- **Problem to work on**:
Convert every line of the rows below into a numbered list, skipping any blank lines. Leave the pictures out of your answer.

- **Recorded data**:
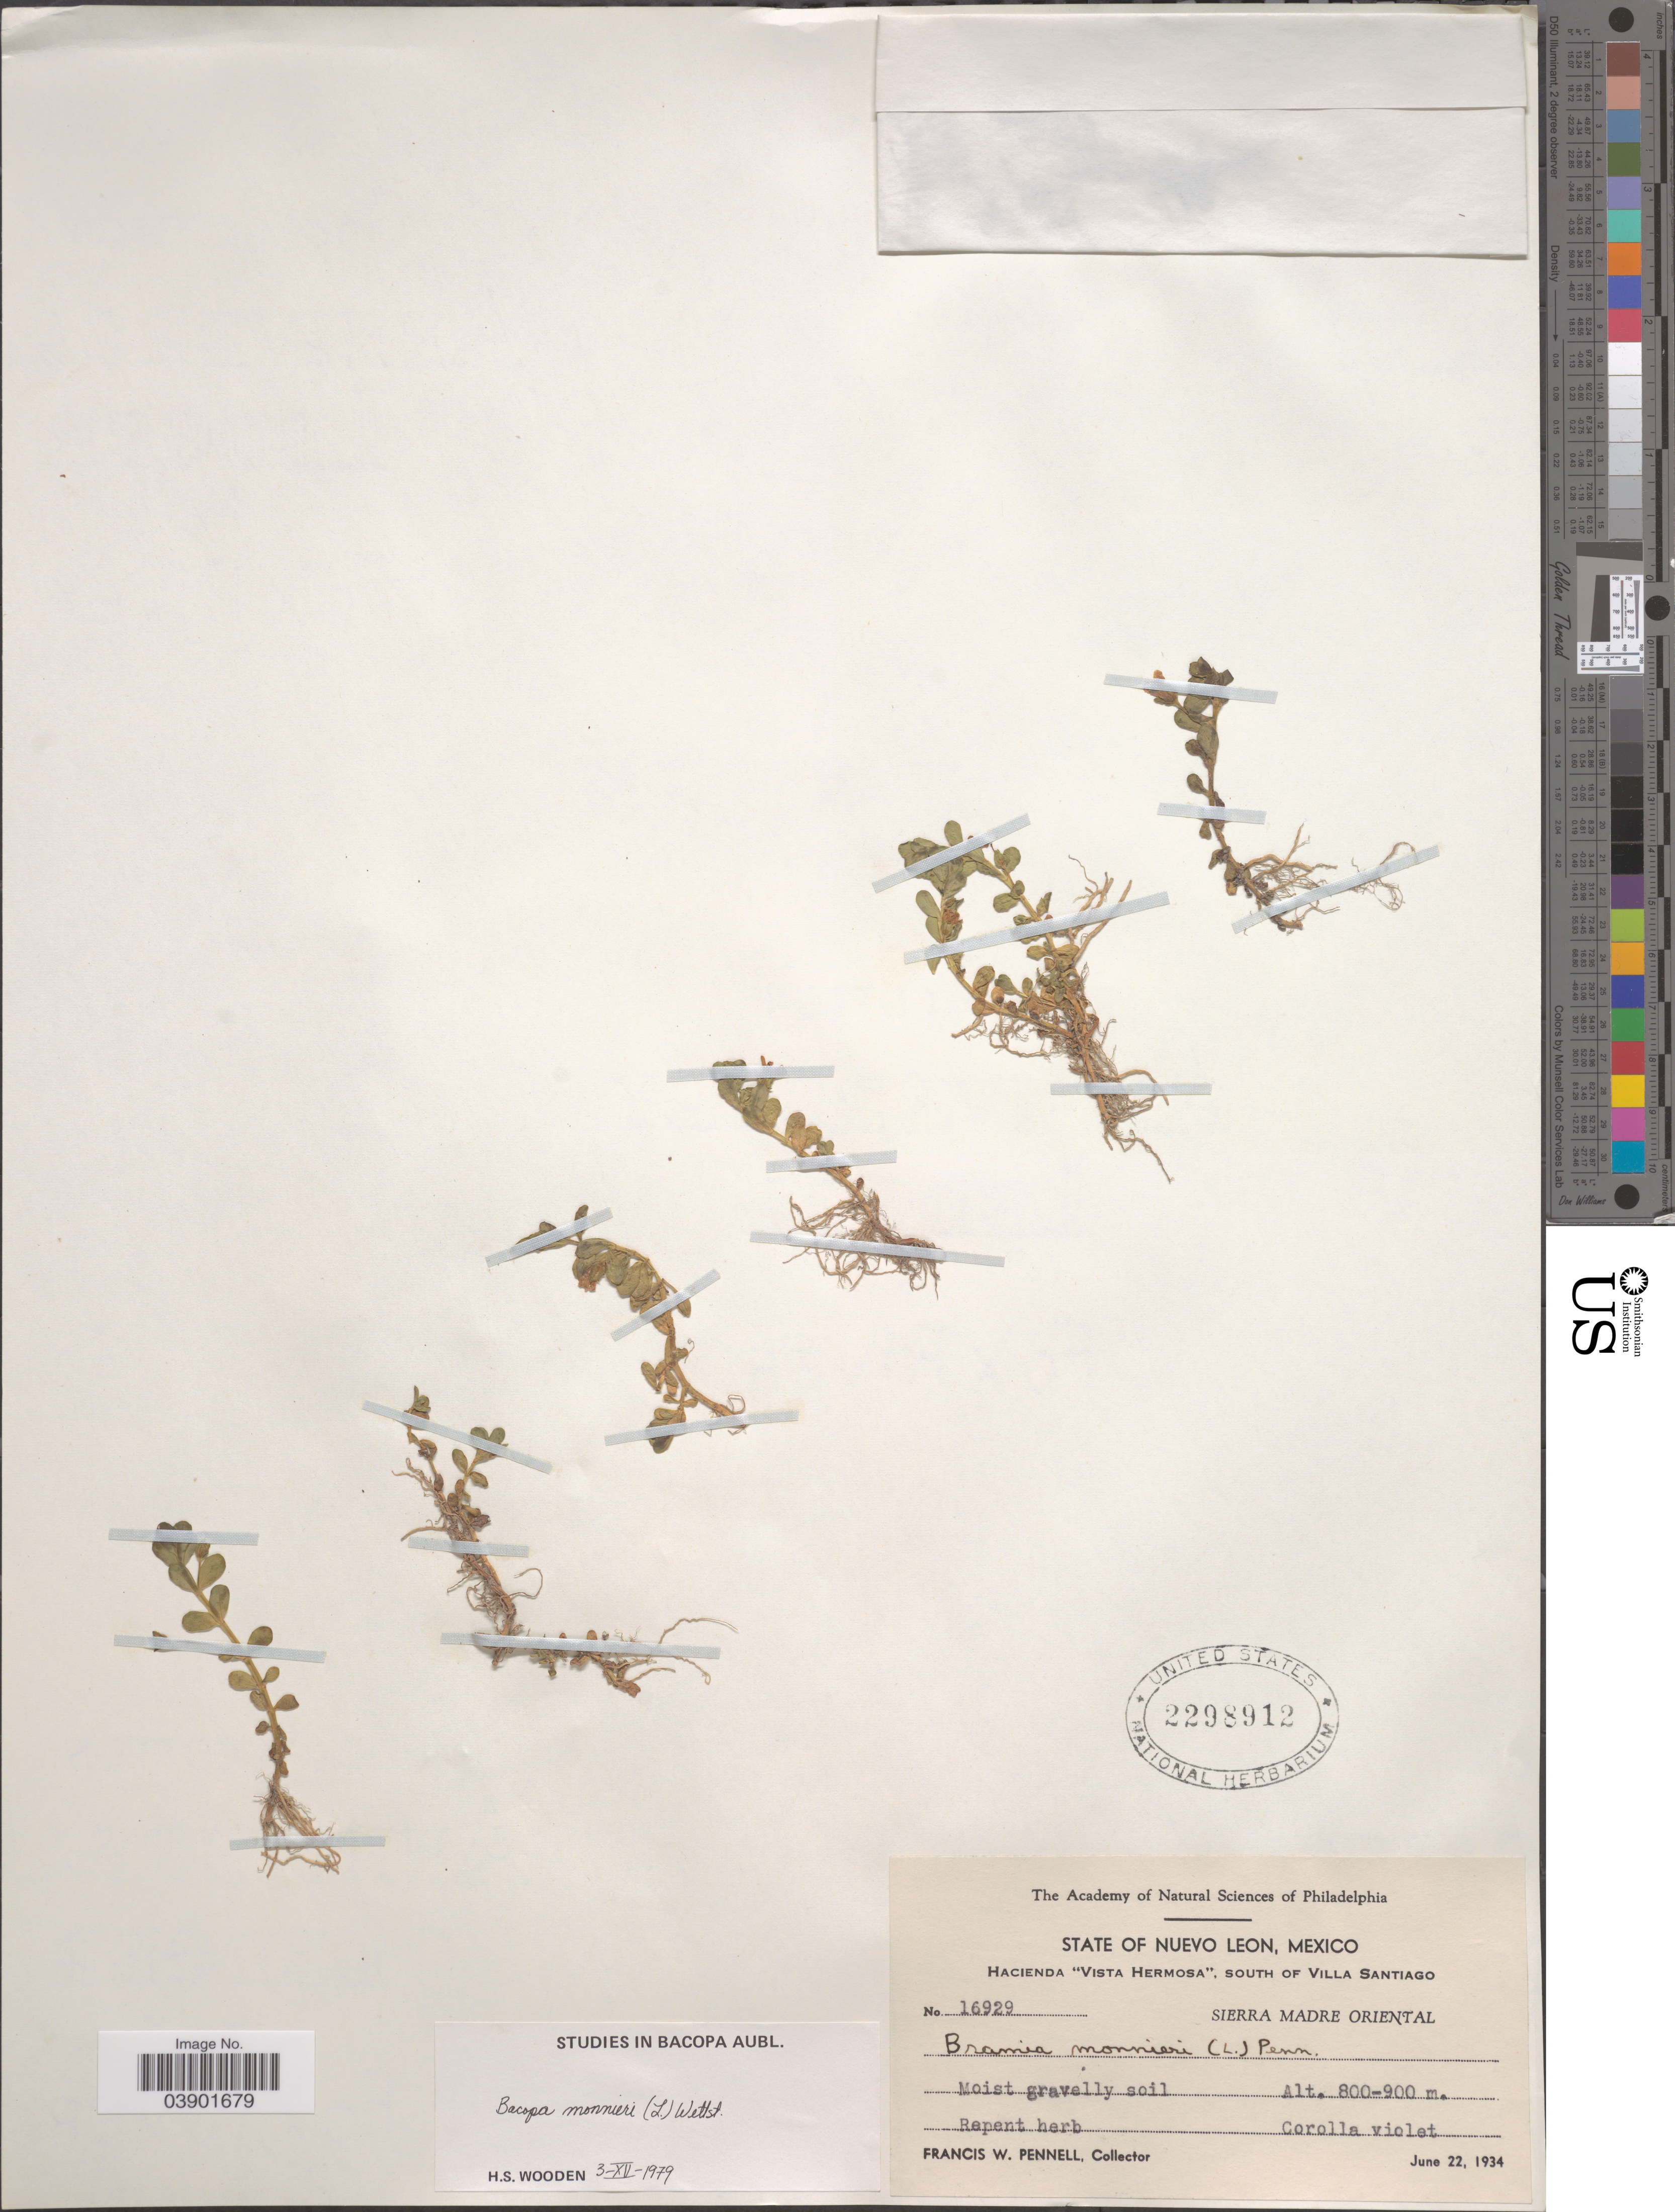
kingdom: Plantae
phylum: Tracheophyta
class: Magnoliopsida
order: Lamiales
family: Plantaginaceae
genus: Bacopa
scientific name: Bacopa monnieri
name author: (L.) Pennell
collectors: F. W. Pennell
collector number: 16929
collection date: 1934-06-22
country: Mexico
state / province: Nuevo León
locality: Hacienda "Vista Hermosa", south of Villa Santiago. Sierra Madre Oriental.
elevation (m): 800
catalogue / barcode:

- **Final answer**:
1. kingdom: Plantae
2. phylum: Tracheophyta
3. class: Magnoliopsida
4. order: Lamiales
5. family: Plantaginaceae
6. genus: Bacopa
7. scientific name: Bacopa monnieri
8. name author: (L.) Pennell
9. collectors: F. W. Pennell
10. collector number: 16929
11. collection date: 1934-06-22
12. country: Mexico
13. state / province: Nuevo León
14. locality: Hacienda "Vista Hermosa", south of Villa Santiago. Sierra Madre Oriental.
15. elevation (m): 800
16. catalogue / barcode:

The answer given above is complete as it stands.